— WORK INSTRUCTION 1 —
From the Popolino review, set down the passage from "Popolino’s a BYO, and" to "didn’t fight it.".
— WORK INSTRUCTION 2 —
Rewrite the paragraph of the Popolino review that begins "Popolino's a BYO" as a short list of its main facts.

--- EXTRACT TO READ Enclosed Below ---

Food & DrinkMarch 28, 2012 at 5:42 am

When in Rome

What’s doing at Peter McAndrews’s new Northern Italian BYO, Popolino

Sarah Tse

Popolino
501 Fairmount Ave.
(215) 928–0106

Don’t Miss: The lingua or the veal
Skip: The carbonara

$$$$

When Peter McAndrews opened Monsu last Fall, he brought Sicily to Philadelphia; now the Philly chef and Italian food enthusiast has made his move northwards, bringing the best of Rome with him to his new spot in Northern Liberties. McAndrews named it Popolino; we’re calling it one of the best Italian ventures to come to the city in the last few years.

Popolino’s a BYO, and McAndrews and his staff feel as strongly about pairing the best of the vine with the best of their menu (according to McAndrews, a true Roman meal should be enjoyed in several courses and take two to three hours, which is where the wine comes in). They feel so strongly, in fact, that they brought out their own bottle when we forgot ours. At chef’s suggestion, we succumbed to the four–course–plan, which, at $40, is a deal when you consider that you’ll get antipasti, a first plate, a meat and dessert. “Let me cook for you,” said McAndrews at our indecisiveness, and we didn’t fight it.

--- End of Enclosed EXTRACT TO READ ---
--- ENTRIES PROVIDED Enclosed Below ---

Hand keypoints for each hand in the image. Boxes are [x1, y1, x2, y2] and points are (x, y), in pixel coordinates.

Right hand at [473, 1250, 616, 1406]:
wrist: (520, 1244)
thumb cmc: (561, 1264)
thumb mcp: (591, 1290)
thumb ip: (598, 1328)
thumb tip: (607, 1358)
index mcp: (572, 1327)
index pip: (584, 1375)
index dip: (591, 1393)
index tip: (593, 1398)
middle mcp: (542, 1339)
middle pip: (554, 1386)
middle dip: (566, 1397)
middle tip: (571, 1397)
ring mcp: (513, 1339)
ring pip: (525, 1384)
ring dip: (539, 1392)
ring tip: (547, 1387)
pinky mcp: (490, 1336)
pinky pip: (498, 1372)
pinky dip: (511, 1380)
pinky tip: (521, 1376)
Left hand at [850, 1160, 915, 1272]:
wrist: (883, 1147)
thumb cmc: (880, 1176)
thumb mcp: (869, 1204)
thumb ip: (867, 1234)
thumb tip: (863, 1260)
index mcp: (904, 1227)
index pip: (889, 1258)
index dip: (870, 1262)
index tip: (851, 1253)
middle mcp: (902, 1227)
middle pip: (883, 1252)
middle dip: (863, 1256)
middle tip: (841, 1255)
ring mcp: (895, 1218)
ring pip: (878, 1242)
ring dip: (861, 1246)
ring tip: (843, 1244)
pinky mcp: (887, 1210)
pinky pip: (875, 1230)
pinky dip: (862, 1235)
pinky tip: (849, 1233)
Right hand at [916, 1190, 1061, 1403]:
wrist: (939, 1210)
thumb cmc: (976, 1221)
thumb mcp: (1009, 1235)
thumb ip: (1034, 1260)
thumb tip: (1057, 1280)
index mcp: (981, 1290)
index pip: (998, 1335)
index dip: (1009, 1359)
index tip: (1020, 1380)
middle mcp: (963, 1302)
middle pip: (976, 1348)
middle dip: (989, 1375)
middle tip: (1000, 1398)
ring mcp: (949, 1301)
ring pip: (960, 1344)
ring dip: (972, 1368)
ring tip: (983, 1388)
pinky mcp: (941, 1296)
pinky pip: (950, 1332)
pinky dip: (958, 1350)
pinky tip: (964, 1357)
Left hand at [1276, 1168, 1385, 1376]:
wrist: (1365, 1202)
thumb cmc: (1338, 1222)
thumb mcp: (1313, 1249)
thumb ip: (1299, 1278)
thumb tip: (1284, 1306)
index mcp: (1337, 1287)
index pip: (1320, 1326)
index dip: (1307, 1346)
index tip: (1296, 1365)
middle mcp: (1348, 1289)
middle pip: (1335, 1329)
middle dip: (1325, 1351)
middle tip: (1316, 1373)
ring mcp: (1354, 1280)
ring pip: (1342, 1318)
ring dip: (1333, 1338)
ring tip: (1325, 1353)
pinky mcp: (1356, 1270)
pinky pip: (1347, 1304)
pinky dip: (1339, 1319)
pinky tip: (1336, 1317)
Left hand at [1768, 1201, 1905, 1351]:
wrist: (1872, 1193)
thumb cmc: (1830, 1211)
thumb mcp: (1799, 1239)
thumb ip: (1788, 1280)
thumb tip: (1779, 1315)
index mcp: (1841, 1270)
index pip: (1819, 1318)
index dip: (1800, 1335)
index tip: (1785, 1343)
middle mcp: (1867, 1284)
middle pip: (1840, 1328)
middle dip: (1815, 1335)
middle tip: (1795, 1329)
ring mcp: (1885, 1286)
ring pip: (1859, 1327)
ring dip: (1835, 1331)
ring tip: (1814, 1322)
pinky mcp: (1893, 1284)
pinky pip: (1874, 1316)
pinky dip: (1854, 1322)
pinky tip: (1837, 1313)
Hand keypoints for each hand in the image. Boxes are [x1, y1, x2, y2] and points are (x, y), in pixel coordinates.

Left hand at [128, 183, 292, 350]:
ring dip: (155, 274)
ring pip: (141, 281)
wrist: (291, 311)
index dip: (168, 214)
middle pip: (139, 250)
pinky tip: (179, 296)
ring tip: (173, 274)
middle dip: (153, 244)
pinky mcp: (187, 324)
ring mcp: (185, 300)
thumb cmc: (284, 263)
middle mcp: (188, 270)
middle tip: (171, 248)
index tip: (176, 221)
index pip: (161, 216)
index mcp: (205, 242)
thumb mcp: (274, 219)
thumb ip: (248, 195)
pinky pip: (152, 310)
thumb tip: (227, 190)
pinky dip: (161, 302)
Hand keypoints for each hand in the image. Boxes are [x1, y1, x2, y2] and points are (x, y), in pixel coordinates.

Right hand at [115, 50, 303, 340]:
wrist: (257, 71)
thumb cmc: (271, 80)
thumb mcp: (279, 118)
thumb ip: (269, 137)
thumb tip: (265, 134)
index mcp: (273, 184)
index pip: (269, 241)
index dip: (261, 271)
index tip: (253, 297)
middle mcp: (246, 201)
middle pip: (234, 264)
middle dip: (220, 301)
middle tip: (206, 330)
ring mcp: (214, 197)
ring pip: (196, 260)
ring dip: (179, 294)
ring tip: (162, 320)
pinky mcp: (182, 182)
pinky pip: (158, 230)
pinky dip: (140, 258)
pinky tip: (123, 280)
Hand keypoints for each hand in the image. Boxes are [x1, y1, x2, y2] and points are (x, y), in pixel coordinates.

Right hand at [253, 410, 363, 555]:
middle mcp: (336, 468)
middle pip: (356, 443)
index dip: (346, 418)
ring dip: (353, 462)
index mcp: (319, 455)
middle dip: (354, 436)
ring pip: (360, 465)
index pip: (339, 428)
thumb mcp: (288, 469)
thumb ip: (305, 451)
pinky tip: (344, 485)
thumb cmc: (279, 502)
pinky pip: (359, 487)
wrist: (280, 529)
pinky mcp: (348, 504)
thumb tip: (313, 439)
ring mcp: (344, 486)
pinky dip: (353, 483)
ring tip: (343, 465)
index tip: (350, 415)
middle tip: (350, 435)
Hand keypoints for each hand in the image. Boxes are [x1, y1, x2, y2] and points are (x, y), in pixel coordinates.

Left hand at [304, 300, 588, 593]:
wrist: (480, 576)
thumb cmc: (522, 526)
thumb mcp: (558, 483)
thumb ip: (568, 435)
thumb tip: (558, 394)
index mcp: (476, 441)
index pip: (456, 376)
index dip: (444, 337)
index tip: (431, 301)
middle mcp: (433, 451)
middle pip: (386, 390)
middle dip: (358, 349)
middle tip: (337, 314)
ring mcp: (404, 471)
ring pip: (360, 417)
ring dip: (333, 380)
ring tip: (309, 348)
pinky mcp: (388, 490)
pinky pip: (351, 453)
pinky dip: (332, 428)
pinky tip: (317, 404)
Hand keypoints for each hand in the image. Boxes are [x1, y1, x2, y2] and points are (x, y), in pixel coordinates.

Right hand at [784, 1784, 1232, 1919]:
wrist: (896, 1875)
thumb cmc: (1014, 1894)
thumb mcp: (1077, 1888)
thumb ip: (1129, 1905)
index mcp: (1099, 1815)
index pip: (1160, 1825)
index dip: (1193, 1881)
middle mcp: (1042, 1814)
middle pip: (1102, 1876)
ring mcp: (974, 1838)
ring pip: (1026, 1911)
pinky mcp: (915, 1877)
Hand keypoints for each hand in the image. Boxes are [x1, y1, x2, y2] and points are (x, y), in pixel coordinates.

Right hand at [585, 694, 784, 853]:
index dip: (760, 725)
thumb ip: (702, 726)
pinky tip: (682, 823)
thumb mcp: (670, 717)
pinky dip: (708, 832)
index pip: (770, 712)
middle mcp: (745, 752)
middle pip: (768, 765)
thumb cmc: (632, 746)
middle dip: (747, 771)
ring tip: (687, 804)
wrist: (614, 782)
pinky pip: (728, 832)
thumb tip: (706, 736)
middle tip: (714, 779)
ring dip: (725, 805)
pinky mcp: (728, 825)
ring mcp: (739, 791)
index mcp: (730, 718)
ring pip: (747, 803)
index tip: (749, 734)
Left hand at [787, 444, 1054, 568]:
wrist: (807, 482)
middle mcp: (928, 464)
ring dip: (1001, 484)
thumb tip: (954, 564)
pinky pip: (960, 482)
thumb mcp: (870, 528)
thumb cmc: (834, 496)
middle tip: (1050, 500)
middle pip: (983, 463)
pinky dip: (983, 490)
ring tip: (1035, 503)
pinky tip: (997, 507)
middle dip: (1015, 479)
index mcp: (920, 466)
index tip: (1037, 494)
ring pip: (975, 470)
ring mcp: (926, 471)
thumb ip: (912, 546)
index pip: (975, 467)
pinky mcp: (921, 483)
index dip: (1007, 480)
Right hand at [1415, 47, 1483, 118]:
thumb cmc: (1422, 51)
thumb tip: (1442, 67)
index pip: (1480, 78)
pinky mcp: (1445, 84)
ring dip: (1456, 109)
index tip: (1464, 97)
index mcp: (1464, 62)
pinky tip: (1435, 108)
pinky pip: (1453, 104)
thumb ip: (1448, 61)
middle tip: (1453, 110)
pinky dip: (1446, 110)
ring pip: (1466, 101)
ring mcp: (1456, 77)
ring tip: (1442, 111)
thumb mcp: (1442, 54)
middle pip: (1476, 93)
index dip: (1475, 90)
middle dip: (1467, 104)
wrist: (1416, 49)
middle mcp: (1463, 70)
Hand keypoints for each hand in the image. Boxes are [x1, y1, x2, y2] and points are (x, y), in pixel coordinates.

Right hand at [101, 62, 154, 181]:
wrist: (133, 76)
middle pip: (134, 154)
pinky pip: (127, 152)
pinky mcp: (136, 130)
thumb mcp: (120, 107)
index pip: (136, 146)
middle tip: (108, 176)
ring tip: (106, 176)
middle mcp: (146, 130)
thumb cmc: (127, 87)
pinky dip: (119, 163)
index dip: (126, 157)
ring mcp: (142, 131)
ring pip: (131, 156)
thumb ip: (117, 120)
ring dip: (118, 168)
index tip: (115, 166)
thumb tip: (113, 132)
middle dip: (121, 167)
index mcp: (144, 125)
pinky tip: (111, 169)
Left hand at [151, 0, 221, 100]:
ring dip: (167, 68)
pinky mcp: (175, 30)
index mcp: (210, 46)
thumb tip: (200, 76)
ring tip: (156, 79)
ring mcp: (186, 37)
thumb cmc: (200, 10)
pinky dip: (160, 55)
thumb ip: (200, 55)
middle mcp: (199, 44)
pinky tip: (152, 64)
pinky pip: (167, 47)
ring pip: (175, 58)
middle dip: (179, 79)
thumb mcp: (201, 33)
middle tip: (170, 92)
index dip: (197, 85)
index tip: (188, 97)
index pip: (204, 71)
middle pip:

--- End of Enclosed ENTRIES PROVIDED ---

— TASK RESPONSE 1 —
Popolino’s a BYO, and McAndrews and his staff feel as strongly about pairing the best of the vine with the best of their menu (according to McAndrews, a true Roman meal should be enjoyed in several courses and take two to three hours, which is where the wine comes in). They feel so strongly, in fact, that they brought out their own bottle when we forgot ours. At chef’s suggestion, we succumbed to the four–course–plan, which, at $40, is a deal when you consider that you’ll get antipasti, a first plate, a meat and dessert. “Let me cook for you,” said McAndrews at our indecisiveness, and we didn’t fight it.

— TASK RESPONSE 2 —
- Popolino is a BYO, and McAndrews and his staff care strongly about pairing wine with their menu.
- According to McAndrews, a true Roman meal has several courses and takes two to three hours.
- The staff brought out their own bottle when the reviewers forgot theirs.
- At the chef's suggestion, the reviewers chose the four-course plan for $40: antipasti, a first plate, a meat and dessert.
- When they couldn't decide, McAndrews offered to cook for them, and they agreed.